All studies are reviewed and approved by the University of Arizona Human Subjects Committee in order to minimize any risks possible to patients, and to ensure patients are informed of the nature of the study in which they may participate.

Initiators of studies include physicians, support staff, pharmaceutical companies, and equipment manufacturers.

Patients may be interested in enrolling in a trial because they hope the treatment may help them more than what is customarily available, or they may simply want to contribute to the research effort.

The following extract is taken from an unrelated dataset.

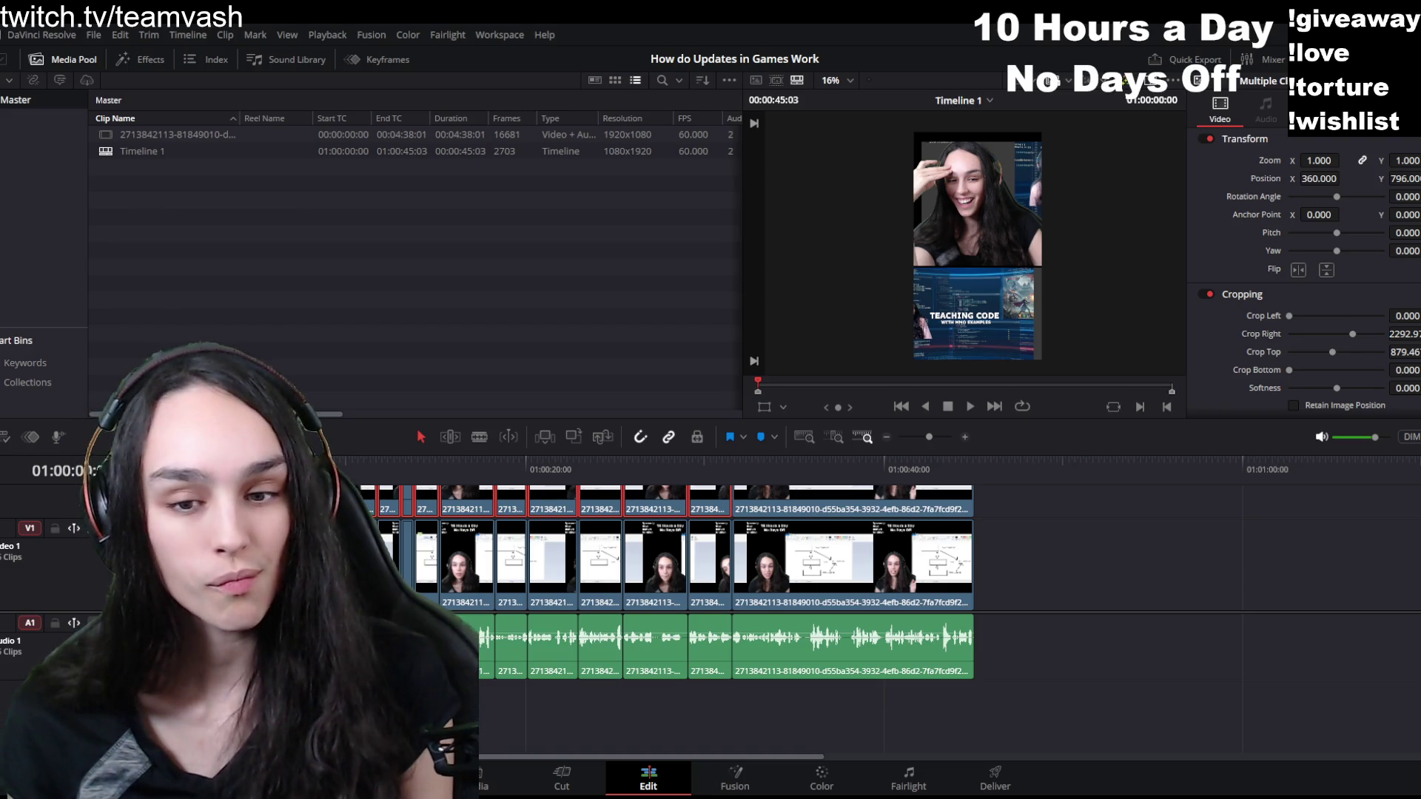
- Move the playhead to about 01:00:21:27 over the stacked V1/V2 cuts to preview that frame
scroll(677, 541, up, 2)
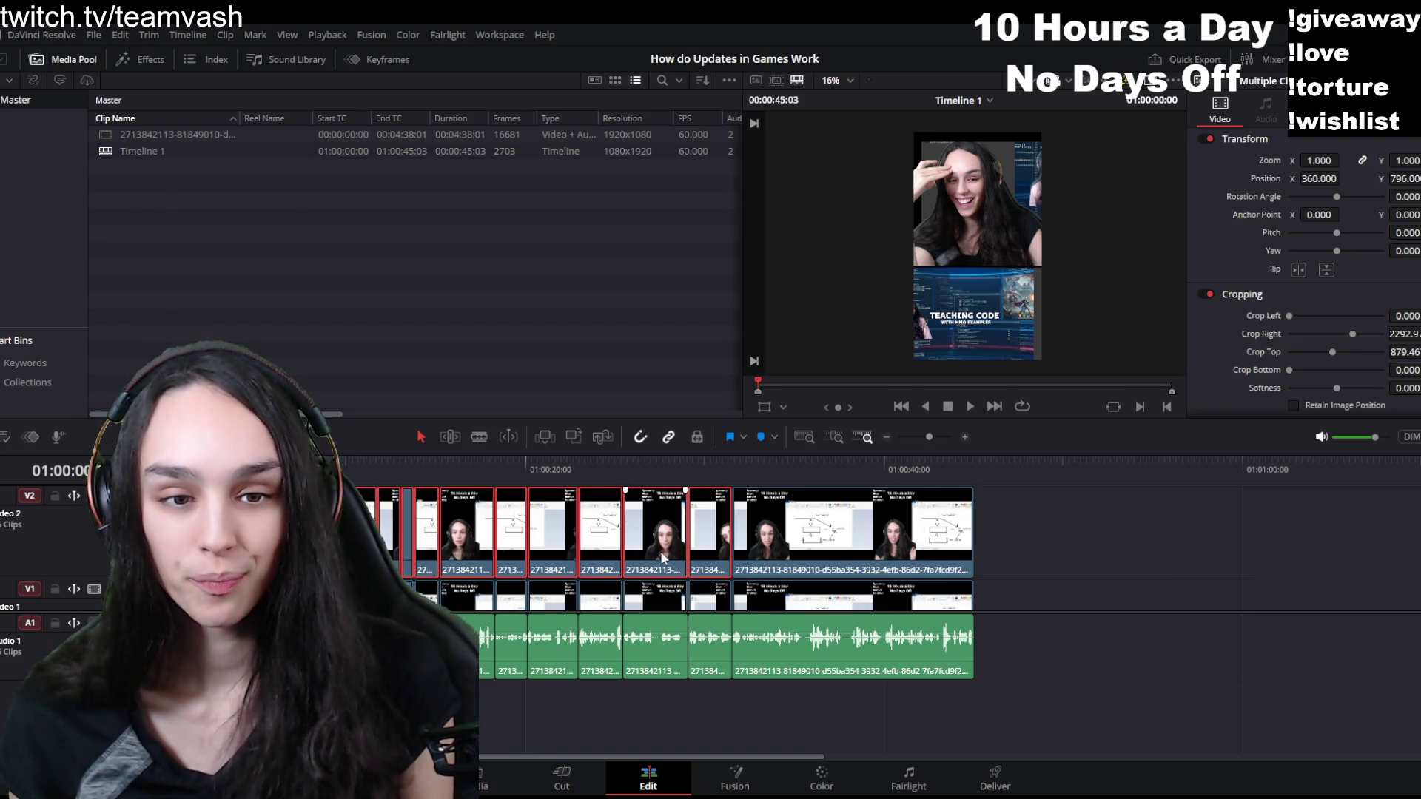
click(600, 533)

  • When patients are seen in our clinic, they may be approached regarding a trial that may benefit them.
  • Patients must meet very strict eligibility criteria designed for each protocol.
  • Many patients will not be enrolled because they do not fit eligibility criteria.
  • Patients must have pre-study testing which may be more testing than required for standard treatment.
  • Patients must sign a study specific consent form prior to being enrolled in any study.
  • Patients in a study may have more follow-up requirements than patients treated conventionally.  Some patients like this because they feel they are being watched more closely.
  • Some of the studies we currently have available include drug therapy to either enhance the effectiveness of radiation, or to try to decrease the side effects of radiation therapy.
  • Research protocols are important because they are the only way to prove the effectiveness of treatments on closely matched patients.  This allows us to improve our methods of treatment. We are also discovering how we can assist with the effectiveness of treatment in our patient's daily lives. This includes patient attitudes, time and cost.